─── TEXT EXCERPT

Hi list!
I'm using PdfBox through Apache TIKA 0.8 and it gives me an error on
some files when parsing, the resulting file (after the exception is
raised) is a partial text extraction, like text from some pages at the
beginning followed by text from the end of the PDF, missing pages at the
middle...
Is happens only in some files, for example (~2MB):
http://biblioteca.sinbad.ua.pt/DisQSws/get.aspx?filename=2010001615.pdf&catalog=Teses&type=pdf
It happens when called from a webapp as well as when called from the
command line:
java -jar tika-app-0.8.jar -t < input.pdf > extracted.txt
I have tried with different heap sizes too.
I'm getting:
WARN - Parsing Error, Skipping Object
java.io.IOException: expected='endobj' firstReadAttempt=''
secondReadAttempt='' org.apache.pdfbox.io.pushbackinputstr...@53ab04
at
org.apache.pdfbox.pdfparser.PDFParser.parseObject(PDFParser.java:607)
at org.apache.pdfbox.pdfparser.PDFParser.parse(PDFParser.java:172)
at org.apache.pdfbox.pdmodel.PDDocument.load(PDDocument.java:878)
at org.apache.pdfbox.pdmodel.PDDocument.load(PDDocument.java:843)
at org.apache.tika.parser.pdf.PDFParser.parse(PDFParser.java:74)
at
org.apache.tika.parser.CompositeParser.parse(CompositeParser.java:197)
at
org.apache.tika.parser.CompositeParser.parse(CompositeParser.java:197)
at
org.apache.tika.parser.AutoDetectParser.parse(AutoDetectParser.java:137)
at org.apache.tika.cli.TikaCLI.process(TikaCLI.java:218)
at org.apache.tika.cli.TikaCLI.main(TikaCLI.java:84)
What does this error means? Can somebody tell if there is something
wrong with the pdfs I'm giving PDFBox? I thing this is most probably the
case, but then what's wrong with the file I linked to at the beginning?
Thanks for any clarifications,
Alex

──────

=== REQUIRED ACTIONS ===
1 - Which version of Apache Tika does the PDFBox post say is being used?
2 - From the rows below, copy out everything from the line containing "relevant Manager or" down to the line containing "We do not guarantee", with both lines included.

─── EXERCISE DATA

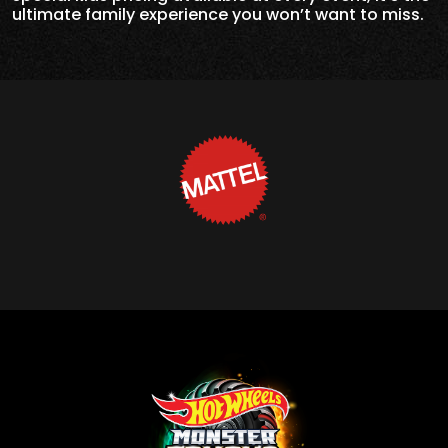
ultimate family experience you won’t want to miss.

──────
─── EXERCISE DATA

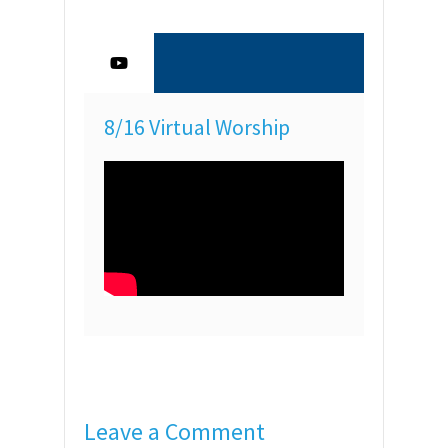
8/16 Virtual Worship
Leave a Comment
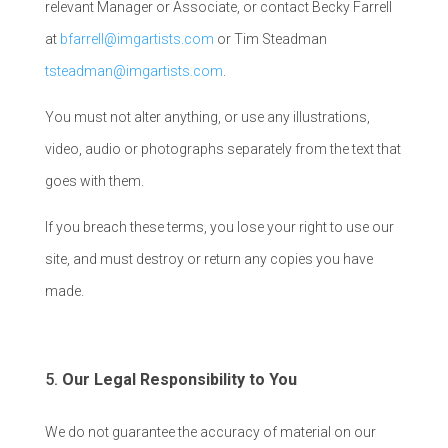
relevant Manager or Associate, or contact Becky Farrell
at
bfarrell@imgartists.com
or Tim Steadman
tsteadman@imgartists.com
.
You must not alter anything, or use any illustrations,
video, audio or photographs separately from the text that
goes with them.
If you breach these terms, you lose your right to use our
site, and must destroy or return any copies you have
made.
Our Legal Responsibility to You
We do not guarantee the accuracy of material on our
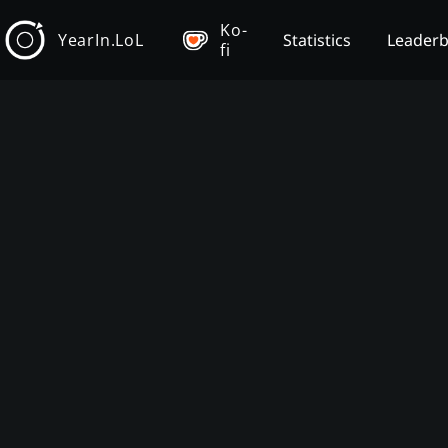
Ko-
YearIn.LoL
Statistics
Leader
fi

──────
─── EXERCISE DATA

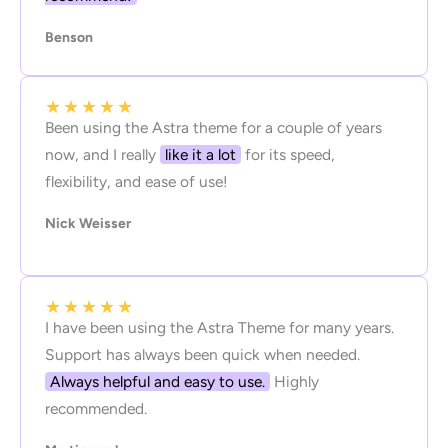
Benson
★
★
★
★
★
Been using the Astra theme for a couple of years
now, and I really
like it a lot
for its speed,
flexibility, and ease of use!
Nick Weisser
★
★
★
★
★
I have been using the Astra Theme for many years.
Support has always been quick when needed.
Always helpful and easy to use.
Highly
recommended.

──────

=== RESPONSES BY TASK ===
1 - Apache TIKA 0.8.

2 -
relevant Manager or Associate, or contact Becky Farrell
at
bfarrell@imgartists.com
or Tim Steadman
tsteadman@imgartists.com
.
You must not alter anything, or use any illustrations,
video, audio or photographs separately from the text that
goes with them.
If you breach these terms, you lose your right to use our
site, and must destroy or return any copies you have
made.
Our Legal Responsibility to You
We do not guarantee the accuracy of material on our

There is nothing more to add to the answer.